TO-DO ITEM. Give back, exactly as written, the lines from the first line of the data below through the line with "- **Host:** Lucas", and omit the pictures.

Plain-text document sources
■ ■ ■ ■ ■ ■ ■

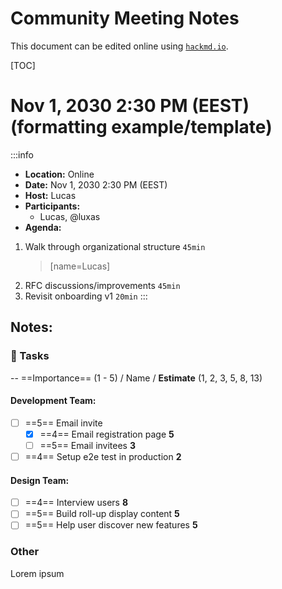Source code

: # Community Meeting Notes

This document can be edited online using [`hackmd.io`](https://hackmd.io/P7WKiyZSTpCeyfpj3Lm2Fw).

[TOC]

# Nov 1, 2030 2:30 PM (EEST) (formatting example/template)

:::info
- **Location:** Online
- **Date:** Nov 1, 2030 2:30 PM (EEST)
- **Host:** Lucas
- **Participants:**
    - Lucas, @luxas
- **Agenda:**

1. Walk through organizational structure `45min`
	> [name=Lucas]
2. RFC discussions/improvements `45min`
3. Revisit onboarding v1 `20min`
:::

## Notes:
<!-- Other important details discussed during the meeting can be entered here. -->

### :closed_book: Tasks
--
==Importance== (1 - 5) / Name / **Estimate** (1, 2, 3, 5, 8, 13)
#### Development Team:
- [ ] ==5== Email invite
  - [x] ==4== Email registration page **5**
  - [ ] ==5== Email invitees **3**
- [ ] ==4== Setup e2e test in production **2**

#### Design Team:
- [ ] ==4== Interview users **8**
- [ ] ==5== Build roll-up display content **5**
- [ ] ==5== Help user discover new features **5**

### Other

Lorem ipsum
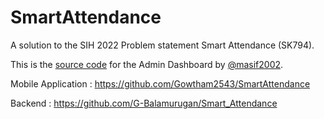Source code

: # SmartAttendance

A solution to the SIH 2022 Problem statement Smart Attendance (SK794).  

This is the [source code](https://github.com/masif2002/admin-dashboard) for the Admin Dashboard by [@masif2002](https://github.com/masif2002). 

Mobile Application : https://github.com/Gowtham2543/SmartAttendance 

Backend : https://github.com/G-Balamurugan/Smart_Attendance   


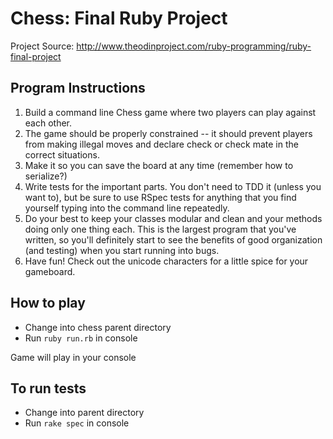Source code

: # Chess: Final Ruby Project

Project Source: http://www.theodinproject.com/ruby-programming/ruby-final-project

## Program Instructions

1. Build a command line Chess game where two players can play against each other.
2. The game should be properly constrained -- it should prevent players from making illegal moves and declare check or check mate in the correct situations.
3. Make it so you can save the board at any time (remember how to serialize?)
4. Write tests for the important parts. You don't need to TDD it (unless you want to), but be sure to use RSpec tests for anything that you find yourself typing into the command line repeatedly.
5. Do your best to keep your classes modular and clean and your methods doing only one thing each. This is the largest program that you've written, so you'll definitely start to see the benefits of good organization (and testing) when you start running into bugs.
6. Have fun! Check out the unicode characters for a little spice for your gameboard.

## How to play

- Change into chess parent directory
- Run `ruby run.rb` in console

Game will play in your console

## To run tests

- Change into parent directory
- Run `rake spec` in console

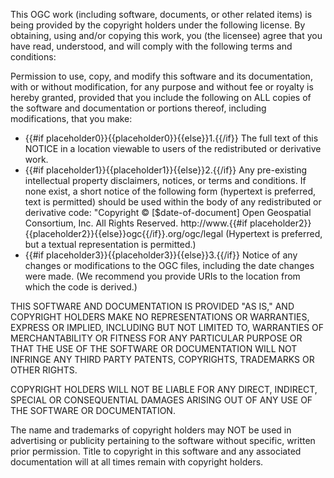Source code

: This OGC work (including software, documents, or other related items) is being provided by the copyright holders under the following license. By obtaining, using and/or copying this work, you (the licensee) agree that you have read, understood, and will comply with the following terms and conditions:

Permission to use, copy, and modify this software and its documentation, with or without modification, for any purpose and without fee or royalty is hereby granted, provided that you include the following on ALL copies of the software and documentation or portions thereof, including modifications, that you make:

* {{#if placeholder0}}{{placeholder0}}{{else}}1.{{/if}} The full text of this NOTICE in a location viewable to users of the redistributed or derivative work.
* {{#if placeholder1}}{{placeholder1}}{{else}}2.{{/if}} Any pre-existing intellectual property disclaimers, notices, or terms and conditions. If none exist, a short notice of the following form (hypertext is preferred, text is permitted) should be used within the body of any redistributed or derivative code: &quot;Copyright © [$date-of-document] Open Geospatial Consortium, Inc. All Rights Reserved. http://www.{{#if placeholder2}}{{placeholder2}}{{else}}ogc{{/if}}.org/ogc/legal (Hypertext is preferred, but a textual representation is permitted.)
* {{#if placeholder3}}{{placeholder3}}{{else}}3.{{/if}} Notice of any changes or modifications to the OGC files, including the date changes were made. (We recommend you provide URIs to the location from which the code is derived.)

THIS SOFTWARE AND DOCUMENTATION IS PROVIDED &quot;AS IS,&quot; AND COPYRIGHT HOLDERS MAKE NO REPRESENTATIONS OR WARRANTIES, EXPRESS OR IMPLIED, INCLUDING BUT NOT LIMITED TO, WARRANTIES OF MERCHANTABILITY OR FITNESS FOR ANY PARTICULAR PURPOSE OR THAT THE USE OF THE SOFTWARE OR DOCUMENTATION WILL NOT INFRINGE ANY THIRD PARTY PATENTS, COPYRIGHTS, TRADEMARKS OR OTHER RIGHTS.

COPYRIGHT HOLDERS WILL NOT BE LIABLE FOR ANY DIRECT, INDIRECT, SPECIAL OR CONSEQUENTIAL DAMAGES ARISING OUT OF ANY USE OF THE SOFTWARE OR DOCUMENTATION.

The name and trademarks of copyright holders may NOT be used in advertising or publicity pertaining to the software without specific, written prior permission. Title to copyright in this software and any associated documentation will at all times remain with copyright holders.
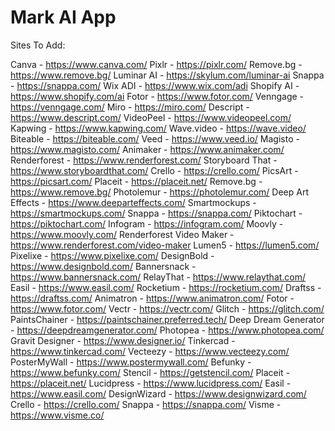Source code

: # Mark AI App

Sites To Add:

Canva - https://www.canva.com/
Pixlr - https://pixlr.com/
Remove.bg - https://www.remove.bg/
Luminar AI - https://skylum.com/luminar-ai
Snappa - https://snappa.com/
Wix ADI - https://www.wix.com/adi
Shopify AI - https://www.shopify.com/ai
Fotor - https://www.fotor.com/
Venngage - https://venngage.com/
Miro - https://miro.com/
Descript - https://www.descript.com/
VideoPeel - https://www.videopeel.com/
Kapwing - https://www.kapwing.com/
Wave.video - https://wave.video/
Biteable - https://biteable.com/
Veed - https://www.veed.io/
Magisto - https://www.magisto.com/
Animaker - https://www.animaker.com/
Renderforest - https://www.renderforest.com/
Storyboard That - https://www.storyboardthat.com/
Crello - https://crello.com/
PicsArt - https://picsart.com/
Placeit - https://placeit.net/
Remove.bg - https://www.remove.bg/
Photolemur - https://photolemur.com/
Deep Art Effects - https://www.deeparteffects.com/
Smartmockups - https://smartmockups.com/
Snappa - https://snappa.com/
Piktochart - https://piktochart.com/
Infogram - https://infogram.com/
Moovly - https://www.moovly.com/
Renderforest Video Maker - https://www.renderforest.com/video-maker
Lumen5 - https://lumen5.com/
Pixelixe - https://www.pixelixe.com/
DesignBold - https://www.designbold.com/
Bannersnack - https://www.bannersnack.com/
RelayThat - https://www.relaythat.com/
Easil - https://www.easil.com/
Rocketium - https://rocketium.com/
Draftss - https://draftss.com/
Animatron - https://www.animatron.com/
Fotor - https://www.fotor.com/
Vectr - https://vectr.com/
Glitch - https://glitch.com/
PaintsChainer - https://paintschainer.preferred.tech/
Deep Dream Generator - https://deepdreamgenerator.com/
Photopea - https://www.photopea.com/
Gravit Designer - https://www.designer.io/
Tinkercad - https://www.tinkercad.com/
Vecteezy - https://www.vecteezy.com/
PosterMyWall - https://www.postermywall.com/
Befunky - https://www.befunky.com/
Stencil - https://getstencil.com/
Placeit - https://placeit.net/
Lucidpress - https://www.lucidpress.com/
Easil - https://www.easil.com/
DesignWizard - https://www.designwizard.com/
Crello - https://crello.com/
Snappa - https://snappa.com/
Visme - https://www.visme.co/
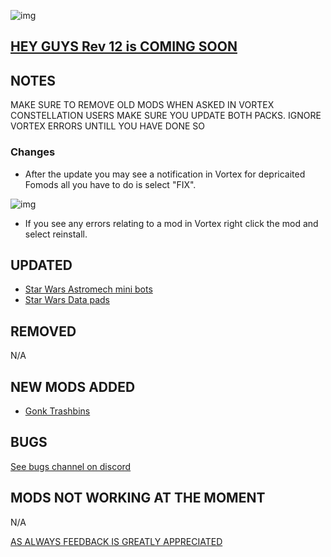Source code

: ![img](https://s11.gifyu.com/images/SgCoI.png)

## [HEY GUYS Rev 12 is COMING SOON](https://)

## NOTES

MAKE SURE TO REMOVE OLD MODS WHEN ASKED IN VORTEX
CONSTELLATION USERS MAKE SURE YOU UPDATE BOTH PACKS. IGNORE VORTEX ERRORS UNTILL YOU HAVE DONE SO

### Changes

- After the update you may see a notification in Vortex for depricaited Fomods all you have to do is select "FIX".

![img](https://s5.gifyu.com/images/SiMCn.png)

- If you see any errors relating to a mod in Vortex right click the mod and select reinstall.

## UPDATED

- [Star Wars Astromech mini bots](https://www.nexusmods.com/starfield/mods/5056)
- [Star Wars Data pads](https://www.nexusmods.com/starfield/mods/6844?tab=description)

## REMOVED

N/A

## NEW MODS ADDED

- [Gonk Trashbins](https://www.nexusmods.com/starfield/mods/5523)

## BUGS

[See bugs channel on discord](https://discord.gg/xZNztPjA2u)

## MODS NOT WORKING AT THE MOMENT

N/A

[AS ALWAYS FEEDBACK IS GREATLY APPRECIATED](https://)
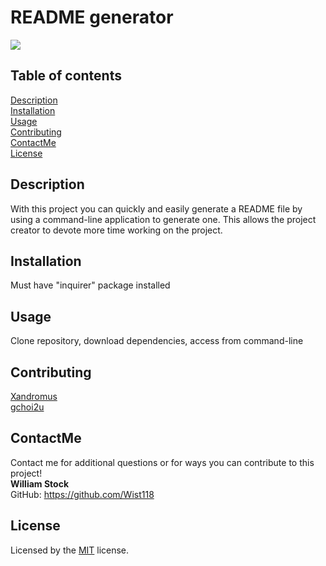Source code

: 
  # README generator
  [<img src="https://img.shields.io/badge/License-MIT-yellow.svg">](https://www.mit.edu/~amini/LICENSE.md)

  ## Table of contents  
  [Description](#description)  
  [Installation](#installation)  
  [Usage](#usage)  
  [Contributing](#contributing)  
  [ContactMe](#contactme)  
  [License](#license)  

  ## Description
  With this project you can quickly and easily generate a README file by using a command-line application to generate one. This allows the project creator to devote more time working on the project.
  

  ## Installation  
  Must have "inquirer" package installed

  ## Usage  
  Clone repository, download dependencies, access from command-line

  ## Contributing
  [Xandromus](https://github.com/Xandromus)  
  [gchoi2u](https://github.com/gchoi2u) 
    
  ## ContactMe
  Contact me for additional questions or for ways you can contribute to this project!  
  **William Stock**  
  GitHub: https://github.com/Wist118

  ## License
  Licensed by the [MIT](https://www.mit.edu/~amini/LICENSE.md) license.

■ ■ ■ ■ ■ ■ ■

RESPONSE FOR THIS EXERCISE.
Source code

: # Community Meeting Notes

This document can be edited online using [`hackmd.io`](https://hackmd.io/P7WKiyZSTpCeyfpj3Lm2Fw).

[TOC]

# Nov 1, 2030 2:30 PM (EEST) (formatting example/template)

:::info
- **Location:** Online
- **Date:** Nov 1, 2030 2:30 PM (EEST)
- **Host:** Lucas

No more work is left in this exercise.